Ou, digamos, parcialmente servida. Na prática, um garçom seguiu o robô, tirou a comida da bandeja e a colocou sobre a mesa. “Qual é seu nome, robô?”, perguntou Deconnick. “Lily”, respondeu o garçom que revelou que ele mesmo tinha dado esse nome à máquina.
Deconnick deu a gorjeta habitual de 20% e falou: “Gosto de Lily. É uma boa trabalhadora.”
Há uma década que a prometida era de hambúrgueres virados na chapa por robôs e de baristas automatizados está sempre por perto. Mas a automatização dos restaurantes, pelo menos nos Estados Unidos, continua a ser uma novidade. Isso não se deve ao fato de os robôs e os assistentes com inteligência artificial (IA) não conseguirem cumprir tarefas. De modo geral, a tecnologia existe e, em alguns casos, está por aí há anos.

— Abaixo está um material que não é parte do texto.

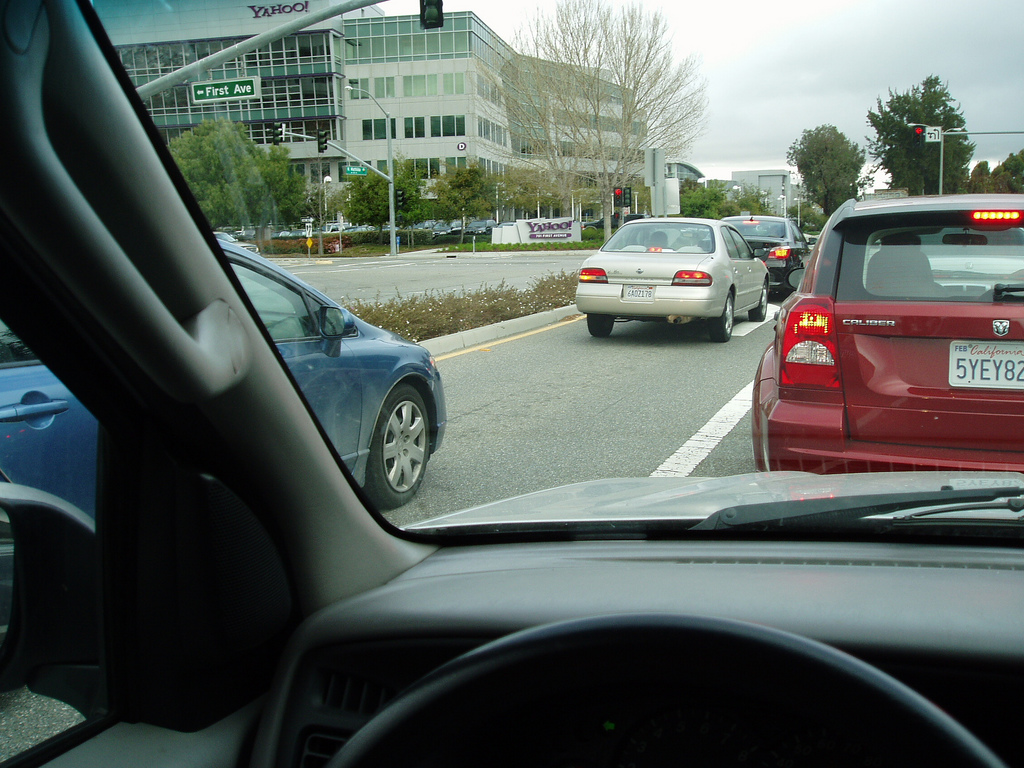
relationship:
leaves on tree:
[671, 177, 742, 222] [678, 174, 748, 228]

À medida que os custos trabalhistas aumentam e os robôs se tornam mais sofisticados, o argumento econômico frio para a automação se torna irresistível. Mas, enquanto isso, nossas emoções humanas suaves e irracionais, como a maneira de reagirmos a esses assistentes robôs, desempenharão um papel decisivo em quanto e quão rápido eles começarão a administrar nossos restaurantes. Mesmo em um mundo de cozinhas que não são vistas, QR codes e entrega sem contato, os restaurantes ainda são, de muitas maneiras, lugares sentimentais.
Michael Giebelhausen, professor da Escola de Negócios Wilbur O. e Ann Powers, da Universidade Clemson, estuda a interseção entre tecnologia e hospitalidade. Ele acredita que “não deveríamos pensar em quais empregos os robôs assumirão, mas nos empregos que os consumidores permitirão que os robôs ocupem”.

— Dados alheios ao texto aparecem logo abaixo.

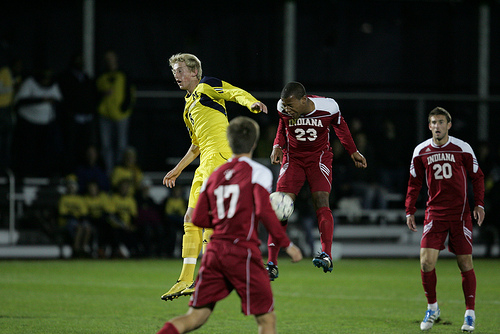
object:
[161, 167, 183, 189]
hand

Até agora, surpreendentemente talvez, grande parte da automação implantada nos Estados Unidos está voltada para atender os humanos: garçons robóticos, drive-thrus com tecnologia de IA e telas sensíveis ao toque proliferam cada vez mais.
Contudo, as pessoas frequentam os restaurantes para se sentirem conectadas a outros humanos. Querem encontrar pessoas e não interagir com um chatbot, fazer o pedido para um quiosque ou ser servido por um braço mecânico. Portanto, integrar com sucesso os robôs é um desafio que vai mais além de um problema de engenharia.

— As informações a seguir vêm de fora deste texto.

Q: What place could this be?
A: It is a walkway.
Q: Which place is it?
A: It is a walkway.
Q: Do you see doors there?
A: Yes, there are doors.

Giebelhausen descobriu, por exemplo, que os consumidores preferem chefs humanos a robôs, em parte porque acreditam que os humanos cozinham “com amor”. Em um artigo atualmente em revisão, ele e seus coautores descobriram que, se os consumidores tivessem um bate-papo amigável com o robô, essa preferência desaparecia. “O ponto crucial é que, se você sente que o robô o ama, acredita que o robô cozinha com amor”, ele disse.
As emoções humanas também são decisivas para os funcionários do restaurante, embora, no caso deles, a questão seja menos sentir amor do que amenizar os medos inerentes ao surgimento da inovação. Um estudo observacional conduzido na Flórida Central descobriu que se a gerência do restaurante tivesse consultado os funcionários antes de trazer um robô, eles o usariam de forma mais eficiente. Em restaurantes onde um robô simplesmente apareceu um dia, sem nenhuma contribuição dos trabalhadores da casa, a equipe ficou mais propensa a se sentir frustrada.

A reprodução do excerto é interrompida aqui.